Ukrainian President Urges NATO Speed Up the Membership
Ukrainian President (Volodymyr Zelensky) urged NATO for speedning up the process of joining the alliance, as it was the only way to end the fight against pro-Russian separatists. Background: Since 2014, the conflict in eastern Ukraine has been intensifying, which is the main escalation of the conflict in eastern Ukraine.
There, the government forces fought against separatists in the Donbas region, which mainly speaks Russian. Ukraine accused Russia of gathering thousands of military personnel last week on its northern and eastern borders and the Crimea peninsula annexed by Moscow in 2014. Ukraine’s Western allies have quickly defended themselves and issued a series of statements warning Russia not to take further action.
NATO: NATO was established in 1949 when the “Washington Treaty” was signed. It is a security alliance of 30 countries in North America and Europe. NATO was established during the Cold War and was a fortress against Soviet aggression. Its basic goal is to defend the freedom and security of allies through political and military means.
World Economic Outlook International Monetary Fund
The International Monetary Fund released the World Economic Outlook entitled Managing Recovery in Different. Highlights:
The report predicts that India’s GDP growth in the current fiscal year 2022 will be 12.5%. This is 1% higher than the previous forecast of 11.5% in January 2021. This is the highest among emerging economies and elite developed economies.
In addition, India’s growth forecast for 2023 has been raised from 6.8% to 6.9%. Previously, the International Monetary Fund had predicted that India’s growth rate would be 6.8%.
The global economy will grow by 6% in 2021 and is expected to slow to 4.4% by 2022. By 2020, the global economy will shrink by 3.3%.
According to this report, China has recovered its pre-COVID GDP in 2020. However, many other countries are not expected to resume production until 2023.
National Policy for Rare Diseases
The Union Health Minister approves the National Policy for Rare Diseases, 2021. About the National Policy for Rare Diseases, 2021:
The Rare Disease Policy aims to reduce the high cost of treatment of rare diseases by paying more attention to indigenous research with the help of the national consortium convened by the Department of Health Research of the Ministry of Health and Family Welfare.
Increasing research and development focus and local drug production will reduce the cost of treatment of rare diseases.
The policy also envisages the establishment of a rare disease registration system based on national hospitals so that there is enough data to define rare diseases and conduct research and development related to rare diseases in the country.
The policy also focuses on early screening and prevention through primary and secondary health care infrastructure (for example, health and wellness centers and District Early Intervention Centers (DEIC)) and counselling for high-risk parents.

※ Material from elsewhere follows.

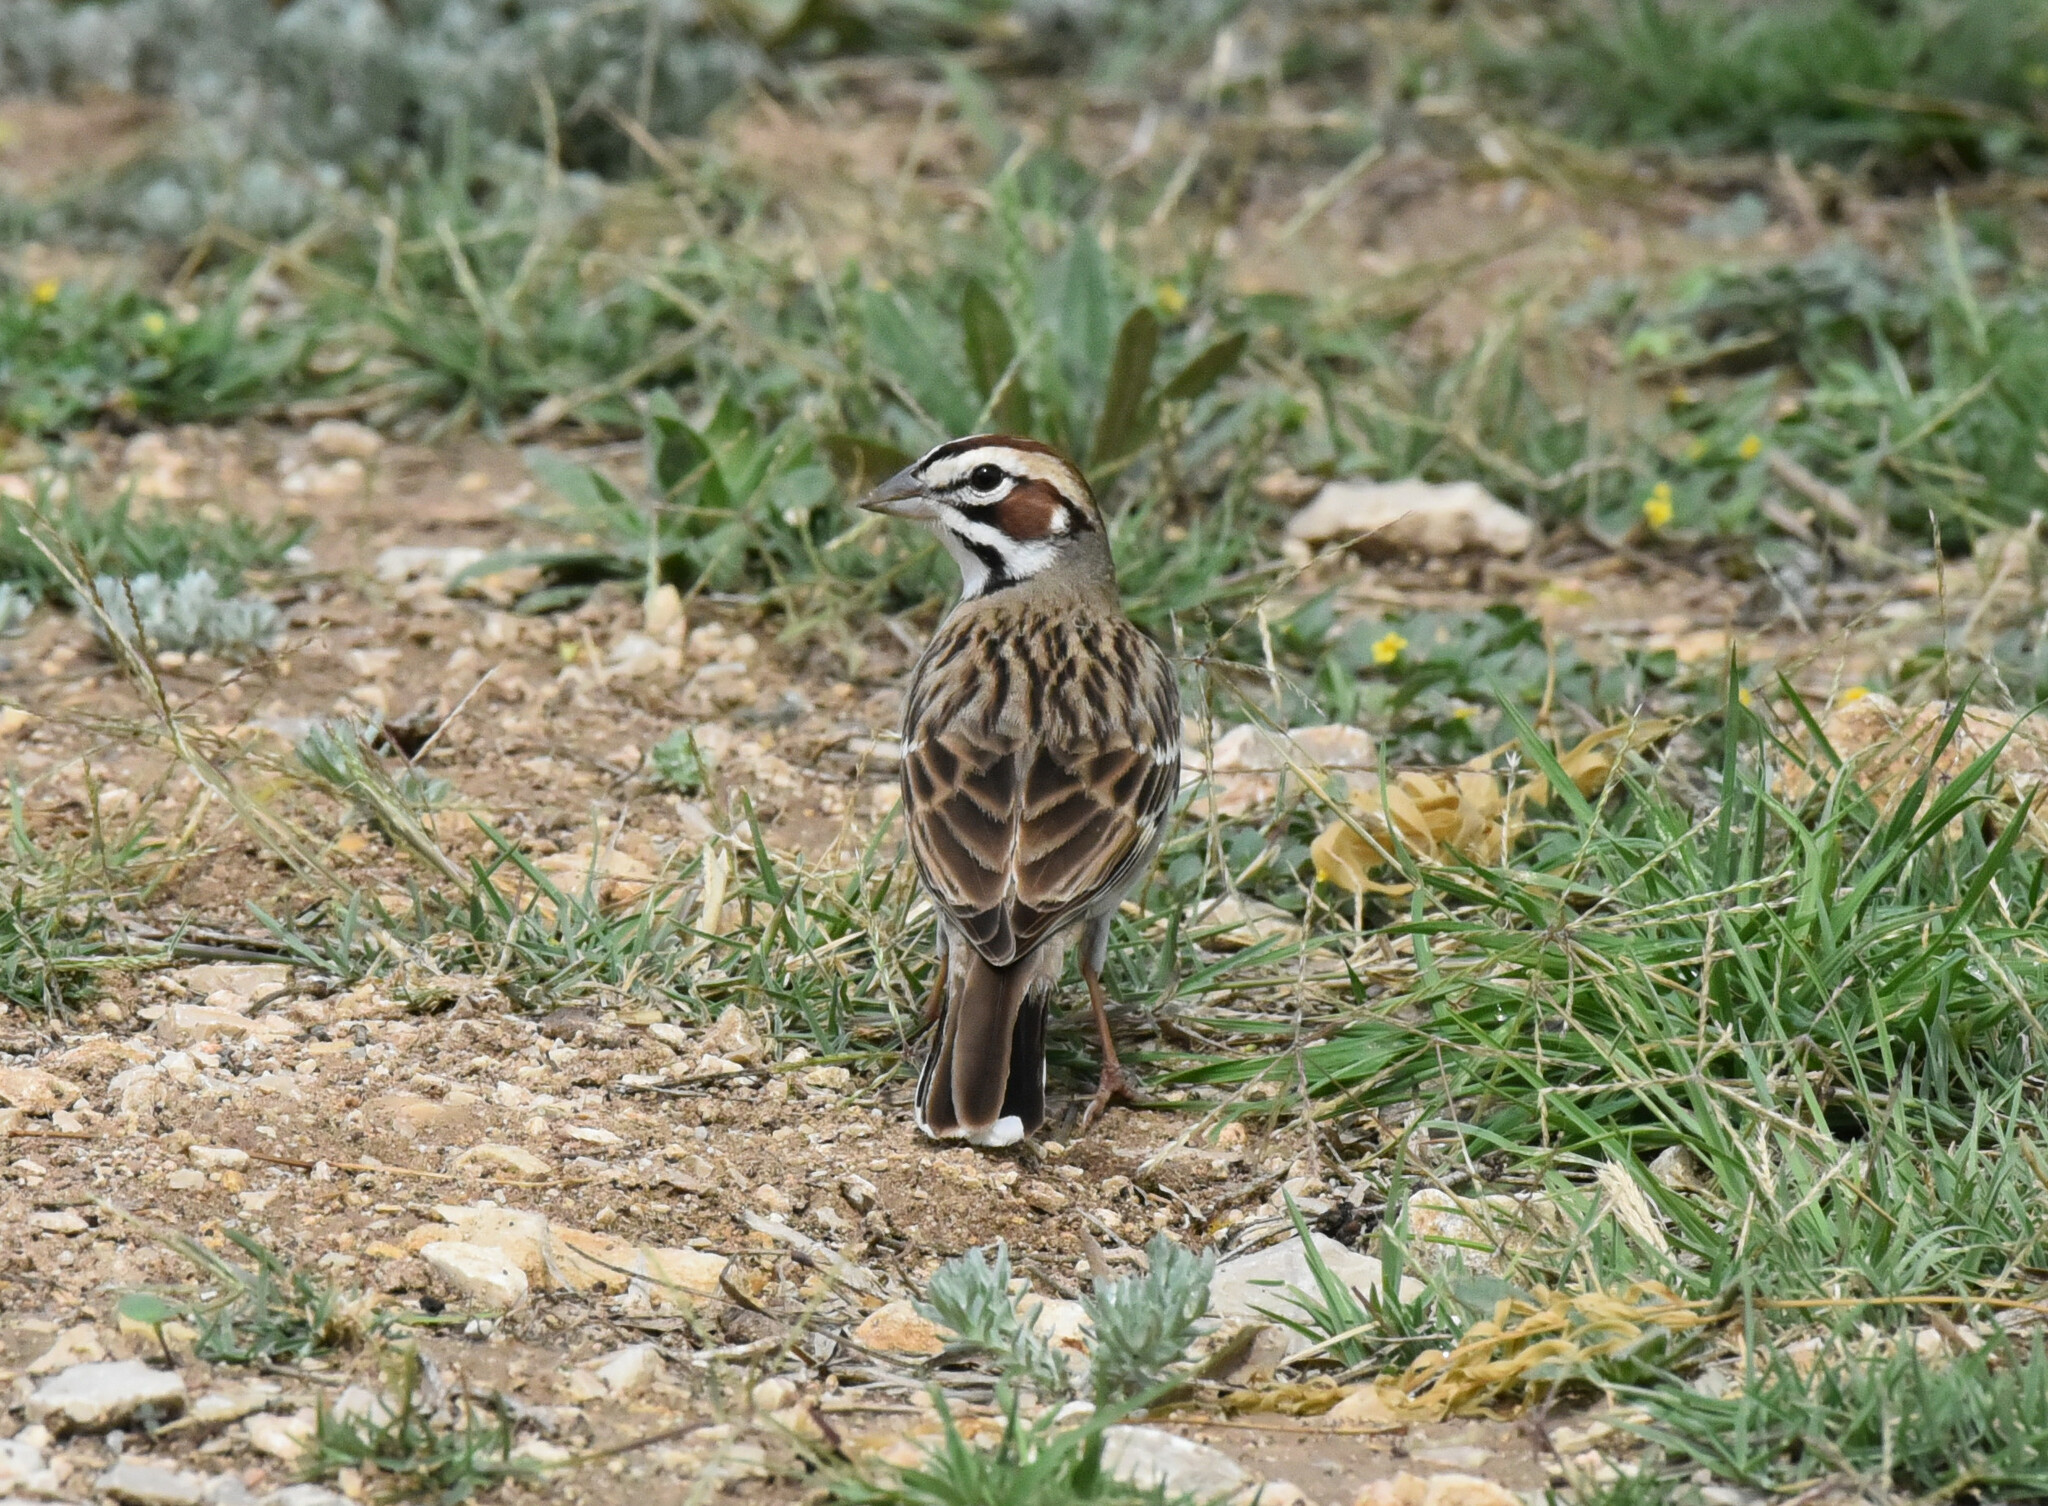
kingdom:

Cabinet nod to reimplement law on fighting NCR’s bad air
The Union cabinet approved the re-promulgation of ordinance on air quality management in National Capital Region (NCR) and adjoining areas spread over four states — Haryana, Punjab, Rajasthan and Uttar Pradesh — with important changes that seek to assuage farm unions opposed to the new agriculture laws.
The re-promulgated legislation has been tweaked to take care of the concerns of farmers who had objected to its substantially high penalty provision for stubble burning in neighbouring states. The multi-member statutory commission will now also have representation from farmers, industry and construction sectors. Penalty provisions for erring industry or other sectors remain intact with jail term up to five years or with fine up to Rs 1 crore or with both for any non-compliance or contravention of any provision or rules and order or direction of the panel.

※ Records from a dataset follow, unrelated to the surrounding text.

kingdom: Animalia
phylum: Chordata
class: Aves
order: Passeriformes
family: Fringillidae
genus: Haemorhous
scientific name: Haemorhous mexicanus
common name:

The commission had replaced the Supreme Court-backed Environment Pollution (Prevention and Control) Authority — EPCA — which had been taking care of the issues of air pollution in the NCR for last 22 years. The EPCA had successfully implemented certain measures such as relocation of polluting industries, switching over of public transport buses from diesel to CNG and restriction of entry of polluting trucks in the Capital.